◆ **REQUIREMENT**: Can you rewrite the text of the data below, switching every "recruitment" to "hiring" and changing nothing else, with the pictures left out?

◆ **SUPPLIED INFORMATION**:
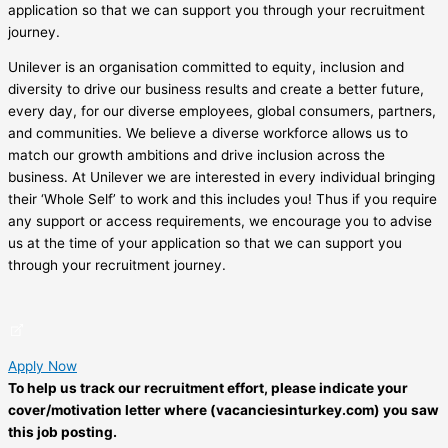
application so that we can support you through your recruitment
journey.
Unilever is an organisation committed to equity, inclusion and
diversity to drive our business results and create a better future,
every day, for our diverse employees, global consumers, partners,
and communities. We believe a diverse workforce allows us to
match our growth ambitions and drive inclusion across the
business. At Unilever we are interested in every individual bringing
their ‘Whole Self’ to work and this includes you! Thus if you require
any support or access requirements, we encourage you to advise
us at the time of your application so that we can support you
through your recruitment journey.
Apply Now
To help us track our recruitment effort, please indicate your
cover/motivation letter where (vacanciesinturkey.com) you saw
this job posting.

◆ **EXERCISE ANSWER**:
application so that we can support you through your hiring
journey.
Unilever is an organisation committed to equity, inclusion and
diversity to drive our business results and create a better future,
every day, for our diverse employees, global consumers, partners,
and communities. We believe a diverse workforce allows us to
match our growth ambitions and drive inclusion across the
business. At Unilever we are interested in every individual bringing
their ‘Whole Self’ to work and this includes you! Thus if you require
any support or access requirements, we encourage you to advise
us at the time of your application so that we can support you
through your hiring journey.
Apply Now
To help us track our hiring effort, please indicate your
cover/motivation letter where (vacanciesinturkey.com) you saw
this job posting.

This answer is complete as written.